Menurut KH. Sholeh Darat, yang dimaksud Nabi Muhammad SAW dengan golongan yang selamat adalah mereka yang berkelakuan seperti yang dilakukan oleh Rasulullah SAW, yaitu melaksanakan pokok-pokok kepercayaan Ahlussunah Waljamaah, Asy’ariyah, dan Maturidiyah.
KH. Sholeh Darat juga selalu menekankan kepada para muridnya untuk giat menuntut ilmu. Beliau berkata “Inti sari al-Qur’an adalah dorongan kepada umat manusia agar mempergunakan akalnya untuk memenuhi tuntutan hidupnya di dunia dan akhirat”.
Dalam Kitab tarjamah Sabil al-‘Abid ‘Ala Jauharah al-Tauhid, KH. Sholeh Darat menasehati bahwa, orang yang tidak mempunyai ilmu pengetahuan sama sekali dalam keimanannya, akan jatuh pada paham dan pemahaman yang sesat.
Misalnya, paham kebatinan menegaskan bahwa amal yang diterima oleh Allah Ta ’ãla adalah amaliyah hati yang diparalelkan dengan paham manunggaling kawulo Gusti-nya Syekh Siti Jenar dan berakhir tragis pada perilaku taklid buta. Iman orang taklid tidak sah menurut ulama muhaqqiqin, demikian tegasnya.
Lebih jauh diperingatkan juga, agar masyarakat awam tak terpesona oleh kelakuan orang yang mengaku memiliki ilmu hakekat tapi meninggalkan amalan-amalan syariat lainnya, seperti sholat dan amalan fardhu lainnya. Kemaksiatan berbungkus kebaikan tetap saja namanya kebatilan, demikian inti petuah religius beliau.
Sebagai ulama yang berpikiran maju, ia senantiasa menekankan perlunya ikhtiar dan kerja keras, setelah itu baru bertawakal, menyerahkan semuanya pada Allah. Ia sangat sedih jika ada orang yang tidak mau bekerja keras karena memandang segala nasibnya telah ditakdirkan oleh Allah SWT. Ia juga tidak setuju dengan teori kebebasan manusia yang menempatkan manusia sebagai pencipta hakiki atas segala perbuatan. Tradisi berpikir kritis dan mengajarkan ilmu agama ini terus dikembangkan hingga akhir hayatnya.

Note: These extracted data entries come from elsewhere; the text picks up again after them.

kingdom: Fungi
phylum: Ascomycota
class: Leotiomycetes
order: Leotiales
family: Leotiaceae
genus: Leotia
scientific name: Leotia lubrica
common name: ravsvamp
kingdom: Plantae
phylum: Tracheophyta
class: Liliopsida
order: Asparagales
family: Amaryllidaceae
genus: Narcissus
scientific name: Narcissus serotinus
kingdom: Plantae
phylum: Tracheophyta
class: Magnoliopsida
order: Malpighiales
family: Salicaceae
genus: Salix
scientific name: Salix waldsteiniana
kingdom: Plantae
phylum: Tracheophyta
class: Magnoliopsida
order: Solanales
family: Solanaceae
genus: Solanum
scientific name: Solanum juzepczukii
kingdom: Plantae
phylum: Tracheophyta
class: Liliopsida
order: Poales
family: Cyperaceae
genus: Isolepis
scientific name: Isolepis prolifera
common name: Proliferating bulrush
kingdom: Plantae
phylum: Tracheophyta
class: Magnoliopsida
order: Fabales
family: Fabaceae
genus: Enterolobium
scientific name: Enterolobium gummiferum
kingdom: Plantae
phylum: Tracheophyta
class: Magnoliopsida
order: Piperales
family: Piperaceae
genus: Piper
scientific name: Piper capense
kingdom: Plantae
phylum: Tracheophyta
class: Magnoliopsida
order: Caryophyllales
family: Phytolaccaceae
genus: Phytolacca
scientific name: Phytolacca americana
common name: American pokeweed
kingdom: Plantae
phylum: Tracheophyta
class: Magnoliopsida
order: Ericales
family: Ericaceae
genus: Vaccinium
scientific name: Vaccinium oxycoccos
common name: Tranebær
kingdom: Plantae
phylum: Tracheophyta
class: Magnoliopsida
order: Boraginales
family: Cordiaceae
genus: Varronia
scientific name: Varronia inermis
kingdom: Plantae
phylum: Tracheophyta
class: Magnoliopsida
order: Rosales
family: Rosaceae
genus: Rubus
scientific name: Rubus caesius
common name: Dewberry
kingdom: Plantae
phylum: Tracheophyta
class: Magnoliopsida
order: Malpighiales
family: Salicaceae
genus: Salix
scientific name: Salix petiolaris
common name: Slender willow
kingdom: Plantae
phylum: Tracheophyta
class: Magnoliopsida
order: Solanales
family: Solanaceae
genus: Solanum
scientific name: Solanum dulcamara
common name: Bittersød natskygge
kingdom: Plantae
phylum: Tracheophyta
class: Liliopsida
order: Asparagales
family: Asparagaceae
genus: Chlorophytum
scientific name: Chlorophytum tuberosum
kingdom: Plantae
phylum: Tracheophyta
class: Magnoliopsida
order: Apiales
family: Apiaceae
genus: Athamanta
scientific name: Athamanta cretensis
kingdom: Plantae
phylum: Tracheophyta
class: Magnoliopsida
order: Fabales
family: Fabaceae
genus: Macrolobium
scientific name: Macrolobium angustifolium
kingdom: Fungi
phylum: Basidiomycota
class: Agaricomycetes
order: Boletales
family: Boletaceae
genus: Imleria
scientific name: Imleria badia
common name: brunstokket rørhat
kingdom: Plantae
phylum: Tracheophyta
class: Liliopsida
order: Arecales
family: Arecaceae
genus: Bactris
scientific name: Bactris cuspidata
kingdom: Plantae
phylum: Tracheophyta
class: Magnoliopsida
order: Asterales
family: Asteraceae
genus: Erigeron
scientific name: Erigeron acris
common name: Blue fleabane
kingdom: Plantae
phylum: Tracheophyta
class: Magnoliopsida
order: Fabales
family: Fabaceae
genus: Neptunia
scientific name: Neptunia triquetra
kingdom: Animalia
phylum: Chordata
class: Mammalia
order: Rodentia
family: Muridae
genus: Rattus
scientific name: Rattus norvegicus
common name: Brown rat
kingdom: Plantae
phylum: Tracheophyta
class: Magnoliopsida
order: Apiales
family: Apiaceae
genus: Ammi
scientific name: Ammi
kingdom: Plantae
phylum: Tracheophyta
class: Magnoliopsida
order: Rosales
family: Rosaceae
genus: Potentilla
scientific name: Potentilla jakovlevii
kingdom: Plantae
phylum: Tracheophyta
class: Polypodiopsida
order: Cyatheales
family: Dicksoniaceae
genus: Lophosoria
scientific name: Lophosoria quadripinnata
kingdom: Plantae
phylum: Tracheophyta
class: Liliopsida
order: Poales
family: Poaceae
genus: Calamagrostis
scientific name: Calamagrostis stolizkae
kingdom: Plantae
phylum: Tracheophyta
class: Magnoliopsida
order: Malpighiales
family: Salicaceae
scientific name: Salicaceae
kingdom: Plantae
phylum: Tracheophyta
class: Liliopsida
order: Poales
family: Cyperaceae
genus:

Diculik Pulang oleh Mbah Hadi Girikusumo
Ketinggian ilmu KH. Sholeh Darat tidak hanya bisa dilihat dari karya-karya monumental dan keberhasilan para santrinya menjadi para kiai besar tetapi juga bisa dilihat dari pengakuan penguasa Mekkah saat KH. Sholeh Darat Darat bermukim di Mekkah. Ia dipilih menjadi salah seorang pengajar di Mekkah. Di sinilah KH. Sholeh Darat bertemu dengan Mbah Hadi Girikusumo pendiri pondok pesantren Ki Ageng Girikusumo, Mranggen, Demak, Jawa Tengah. Ia merupakan figur yang sangat berperan dalam menghadirkan KH. Sholeh Darat ke bumi Semarang.
Melihat kehebatan KH. Sholeh Darat, Mbah Hadi Girikusumo merasa terpanggil untuk mengajaknya pulang bersama-sama ke tanah air untuk mengembangkan Islam dan mengajar umat Islam di Jawa yang masih awam.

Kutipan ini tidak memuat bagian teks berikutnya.